WHAT NEEDS TO BE DONE. Copy the items below, replacing "point_idx" with "point_id" everywhere it occurs and leaving everything else unchanged.

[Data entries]
★ ★ ★ ★ ★
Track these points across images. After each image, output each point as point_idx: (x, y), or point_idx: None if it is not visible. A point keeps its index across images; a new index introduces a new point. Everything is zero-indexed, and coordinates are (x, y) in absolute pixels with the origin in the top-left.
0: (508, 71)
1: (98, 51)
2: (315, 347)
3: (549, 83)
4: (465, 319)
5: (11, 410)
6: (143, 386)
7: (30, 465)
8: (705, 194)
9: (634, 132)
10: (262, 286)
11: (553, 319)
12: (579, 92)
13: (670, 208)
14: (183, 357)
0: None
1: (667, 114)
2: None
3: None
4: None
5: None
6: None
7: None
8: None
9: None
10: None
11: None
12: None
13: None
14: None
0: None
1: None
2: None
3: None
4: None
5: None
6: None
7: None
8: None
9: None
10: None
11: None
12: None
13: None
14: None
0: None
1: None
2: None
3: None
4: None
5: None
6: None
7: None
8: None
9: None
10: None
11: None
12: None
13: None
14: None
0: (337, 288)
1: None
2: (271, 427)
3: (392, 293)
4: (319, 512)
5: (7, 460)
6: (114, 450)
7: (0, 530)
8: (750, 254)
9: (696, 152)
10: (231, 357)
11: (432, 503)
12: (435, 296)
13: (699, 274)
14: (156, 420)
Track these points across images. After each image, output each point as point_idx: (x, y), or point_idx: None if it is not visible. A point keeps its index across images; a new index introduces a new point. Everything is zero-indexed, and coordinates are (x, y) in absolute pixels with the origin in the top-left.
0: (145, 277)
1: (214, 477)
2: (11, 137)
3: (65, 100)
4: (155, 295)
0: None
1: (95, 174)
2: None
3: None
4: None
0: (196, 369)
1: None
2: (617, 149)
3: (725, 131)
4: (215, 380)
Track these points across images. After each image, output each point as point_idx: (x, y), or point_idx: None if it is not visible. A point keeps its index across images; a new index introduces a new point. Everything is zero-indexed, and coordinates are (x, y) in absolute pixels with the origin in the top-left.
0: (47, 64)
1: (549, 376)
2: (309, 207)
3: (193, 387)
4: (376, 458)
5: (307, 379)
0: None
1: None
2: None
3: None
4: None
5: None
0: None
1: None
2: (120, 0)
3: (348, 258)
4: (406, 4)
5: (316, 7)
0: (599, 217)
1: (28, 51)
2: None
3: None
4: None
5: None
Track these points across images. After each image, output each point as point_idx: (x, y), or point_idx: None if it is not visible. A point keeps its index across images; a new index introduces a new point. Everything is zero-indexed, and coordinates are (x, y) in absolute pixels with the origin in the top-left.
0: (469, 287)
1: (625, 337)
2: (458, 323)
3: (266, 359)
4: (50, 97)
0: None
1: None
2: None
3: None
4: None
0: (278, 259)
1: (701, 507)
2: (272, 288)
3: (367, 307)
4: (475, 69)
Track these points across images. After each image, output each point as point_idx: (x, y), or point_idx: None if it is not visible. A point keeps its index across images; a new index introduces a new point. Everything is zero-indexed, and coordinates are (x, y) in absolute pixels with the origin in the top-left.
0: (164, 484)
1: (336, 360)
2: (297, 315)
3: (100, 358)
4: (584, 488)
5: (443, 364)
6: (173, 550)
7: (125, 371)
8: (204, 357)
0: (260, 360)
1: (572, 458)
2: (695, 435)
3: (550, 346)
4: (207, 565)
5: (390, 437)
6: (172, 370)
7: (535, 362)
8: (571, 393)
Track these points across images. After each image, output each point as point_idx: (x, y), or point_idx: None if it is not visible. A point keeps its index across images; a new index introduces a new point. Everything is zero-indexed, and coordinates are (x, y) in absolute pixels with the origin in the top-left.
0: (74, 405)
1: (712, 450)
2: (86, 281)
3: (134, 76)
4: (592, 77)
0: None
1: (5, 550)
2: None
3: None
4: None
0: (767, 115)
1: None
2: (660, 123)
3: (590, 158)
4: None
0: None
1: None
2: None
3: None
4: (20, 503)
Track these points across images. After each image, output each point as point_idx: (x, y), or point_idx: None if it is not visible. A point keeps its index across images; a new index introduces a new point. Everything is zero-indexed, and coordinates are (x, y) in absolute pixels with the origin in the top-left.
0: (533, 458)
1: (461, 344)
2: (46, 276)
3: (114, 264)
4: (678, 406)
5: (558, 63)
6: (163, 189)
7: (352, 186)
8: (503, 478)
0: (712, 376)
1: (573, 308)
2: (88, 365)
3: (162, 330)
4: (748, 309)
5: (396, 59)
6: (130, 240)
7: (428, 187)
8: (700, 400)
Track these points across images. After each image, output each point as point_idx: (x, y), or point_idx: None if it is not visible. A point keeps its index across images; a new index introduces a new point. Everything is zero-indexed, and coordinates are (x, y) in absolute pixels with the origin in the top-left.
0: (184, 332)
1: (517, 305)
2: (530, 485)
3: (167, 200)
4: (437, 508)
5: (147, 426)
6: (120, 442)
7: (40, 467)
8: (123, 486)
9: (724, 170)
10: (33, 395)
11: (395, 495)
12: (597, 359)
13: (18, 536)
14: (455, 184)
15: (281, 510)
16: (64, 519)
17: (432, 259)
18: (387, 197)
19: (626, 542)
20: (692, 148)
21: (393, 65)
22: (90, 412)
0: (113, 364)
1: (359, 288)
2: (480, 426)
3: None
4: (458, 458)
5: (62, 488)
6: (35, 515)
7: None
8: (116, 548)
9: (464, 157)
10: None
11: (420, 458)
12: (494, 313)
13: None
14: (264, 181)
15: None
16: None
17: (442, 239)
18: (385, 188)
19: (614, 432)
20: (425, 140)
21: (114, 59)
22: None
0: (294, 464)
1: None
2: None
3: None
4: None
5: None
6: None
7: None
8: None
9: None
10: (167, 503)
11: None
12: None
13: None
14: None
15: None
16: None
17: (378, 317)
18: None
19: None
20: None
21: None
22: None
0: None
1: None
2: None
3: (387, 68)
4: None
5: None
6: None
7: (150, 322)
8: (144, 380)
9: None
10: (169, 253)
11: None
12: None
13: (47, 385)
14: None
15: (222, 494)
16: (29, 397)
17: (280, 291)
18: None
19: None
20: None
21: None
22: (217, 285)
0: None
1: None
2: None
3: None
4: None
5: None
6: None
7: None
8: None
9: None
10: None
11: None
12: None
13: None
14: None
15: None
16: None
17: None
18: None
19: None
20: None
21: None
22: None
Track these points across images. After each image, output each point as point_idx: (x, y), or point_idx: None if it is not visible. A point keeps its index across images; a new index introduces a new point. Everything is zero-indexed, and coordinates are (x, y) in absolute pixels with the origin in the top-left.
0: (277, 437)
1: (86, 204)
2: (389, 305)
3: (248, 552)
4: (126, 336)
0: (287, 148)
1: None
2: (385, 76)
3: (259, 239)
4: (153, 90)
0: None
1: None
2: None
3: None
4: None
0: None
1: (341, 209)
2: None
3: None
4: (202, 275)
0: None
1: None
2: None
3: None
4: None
★ ★ ★ ★ ★
TASK RESPONSE.
Track these points across images. After each image, output each point as point_id: (x, y), or point_id: None if it is not visible. A point keeps its index across images; a new index introduces a new point. Everything is zero-indexed, and coordinates are (x, y) in absolute pixels with the origin in the top-left.
0: (508, 71)
1: (98, 51)
2: (315, 347)
3: (549, 83)
4: (465, 319)
5: (11, 410)
6: (143, 386)
7: (30, 465)
8: (705, 194)
9: (634, 132)
10: (262, 286)
11: (553, 319)
12: (579, 92)
13: (670, 208)
14: (183, 357)
0: None
1: (667, 114)
2: None
3: None
4: None
5: None
6: None
7: None
8: None
9: None
10: None
11: None
12: None
13: None
14: None
0: None
1: None
2: None
3: None
4: None
5: None
6: None
7: None
8: None
9: None
10: None
11: None
12: None
13: None
14: None
0: None
1: None
2: None
3: None
4: None
5: None
6: None
7: None
8: None
9: None
10: None
11: None
12: None
13: None
14: None
0: (337, 288)
1: None
2: (271, 427)
3: (392, 293)
4: (319, 512)
5: (7, 460)
6: (114, 450)
7: (0, 530)
8: (750, 254)
9: (696, 152)
10: (231, 357)
11: (432, 503)
12: (435, 296)
13: (699, 274)
14: (156, 420)
Track these points across images. After each image, output each point as point_id: (x, y), or point_id: None if it is not visible. A point keeps its index across images; a new index introduces a new point. Everything is zero-indexed, and coordinates are (x, y) in absolute pixels with the origin in the top-left.
0: (145, 277)
1: (214, 477)
2: (11, 137)
3: (65, 100)
4: (155, 295)
0: None
1: (95, 174)
2: None
3: None
4: None
0: (196, 369)
1: None
2: (617, 149)
3: (725, 131)
4: (215, 380)
Track these points across images. After each image, output each point as point_id: (x, y), or point_id: None if it is not visible. A point keeps its index across images; a new index introduces a new point. Everything is zero-indexed, and coordinates are (x, y) in absolute pixels with the origin in the top-left.
0: (47, 64)
1: (549, 376)
2: (309, 207)
3: (193, 387)
4: (376, 458)
5: (307, 379)
0: None
1: None
2: None
3: None
4: None
5: None
0: None
1: None
2: (120, 0)
3: (348, 258)
4: (406, 4)
5: (316, 7)
0: (599, 217)
1: (28, 51)
2: None
3: None
4: None
5: None
Track these points across images. After each image, output each point as point_id: (x, y), or point_id: None if it is not visible. A point keeps its index across images; a new index introduces a new point. Everything is zero-indexed, and coordinates are (x, y) in absolute pixels with the origin in the top-left.
0: (469, 287)
1: (625, 337)
2: (458, 323)
3: (266, 359)
4: (50, 97)
0: None
1: None
2: None
3: None
4: None
0: (278, 259)
1: (701, 507)
2: (272, 288)
3: (367, 307)
4: (475, 69)
Track these points across images. After each image, output each point as point_id: (x, y), or point_id: None if it is not visible. A point keeps its index across images; a new index introduces a new point. Everything is zero-indexed, and coordinates are (x, y) in absolute pixels with the origin in the top-left.
0: (164, 484)
1: (336, 360)
2: (297, 315)
3: (100, 358)
4: (584, 488)
5: (443, 364)
6: (173, 550)
7: (125, 371)
8: (204, 357)
0: (260, 360)
1: (572, 458)
2: (695, 435)
3: (550, 346)
4: (207, 565)
5: (390, 437)
6: (172, 370)
7: (535, 362)
8: (571, 393)
Track these points across images. After each image, output each point as point_id: (x, y), or point_id: None if it is not visible. A point keeps its index across images; a new index introduces a new point. Everything is zero-indexed, and coordinates are (x, y) in absolute pixels with the origin in the top-left.
0: (74, 405)
1: (712, 450)
2: (86, 281)
3: (134, 76)
4: (592, 77)
0: None
1: (5, 550)
2: None
3: None
4: None
0: (767, 115)
1: None
2: (660, 123)
3: (590, 158)
4: None
0: None
1: None
2: None
3: None
4: (20, 503)
Track these points across images. After each image, output each point as point_id: (x, y), or point_id: None if it is not visible. A point keeps its index across images; a new index introduces a new point. Everything is zero-indexed, and coordinates are (x, y) in absolute pixels with the origin in the top-left.
0: (533, 458)
1: (461, 344)
2: (46, 276)
3: (114, 264)
4: (678, 406)
5: (558, 63)
6: (163, 189)
7: (352, 186)
8: (503, 478)
0: (712, 376)
1: (573, 308)
2: (88, 365)
3: (162, 330)
4: (748, 309)
5: (396, 59)
6: (130, 240)
7: (428, 187)
8: (700, 400)
Track these points across images. After each image, output each point as point_id: (x, y), or point_id: None if it is not visible. A point keeps its index across images; a new index introduces a new point. Everything is zero-indexed, and coordinates are (x, y) in absolute pixels with the origin in the top-left.
0: (184, 332)
1: (517, 305)
2: (530, 485)
3: (167, 200)
4: (437, 508)
5: (147, 426)
6: (120, 442)
7: (40, 467)
8: (123, 486)
9: (724, 170)
10: (33, 395)
11: (395, 495)
12: (597, 359)
13: (18, 536)
14: (455, 184)
15: (281, 510)
16: (64, 519)
17: (432, 259)
18: (387, 197)
19: (626, 542)
20: (692, 148)
21: (393, 65)
22: (90, 412)
0: (113, 364)
1: (359, 288)
2: (480, 426)
3: None
4: (458, 458)
5: (62, 488)
6: (35, 515)
7: None
8: (116, 548)
9: (464, 157)
10: None
11: (420, 458)
12: (494, 313)
13: None
14: (264, 181)
15: None
16: None
17: (442, 239)
18: (385, 188)
19: (614, 432)
20: (425, 140)
21: (114, 59)
22: None
0: (294, 464)
1: None
2: None
3: None
4: None
5: None
6: None
7: None
8: None
9: None
10: (167, 503)
11: None
12: None
13: None
14: None
15: None
16: None
17: (378, 317)
18: None
19: None
20: None
21: None
22: None
0: None
1: None
2: None
3: (387, 68)
4: None
5: None
6: None
7: (150, 322)
8: (144, 380)
9: None
10: (169, 253)
11: None
12: None
13: (47, 385)
14: None
15: (222, 494)
16: (29, 397)
17: (280, 291)
18: None
19: None
20: None
21: None
22: (217, 285)
0: None
1: None
2: None
3: None
4: None
5: None
6: None
7: None
8: None
9: None
10: None
11: None
12: None
13: None
14: None
15: None
16: None
17: None
18: None
19: None
20: None
21: None
22: None
Track these points across images. After each image, output each point as point_id: (x, y), or point_id: None if it is not visible. A point keeps its index across images; a new index introduces a new point. Everything is zero-indexed, and coordinates are (x, y) in absolute pixels with the origin in the top-left.
0: (277, 437)
1: (86, 204)
2: (389, 305)
3: (248, 552)
4: (126, 336)
0: (287, 148)
1: None
2: (385, 76)
3: (259, 239)
4: (153, 90)
0: None
1: None
2: None
3: None
4: None
0: None
1: (341, 209)
2: None
3: None
4: (202, 275)
0: None
1: None
2: None
3: None
4: None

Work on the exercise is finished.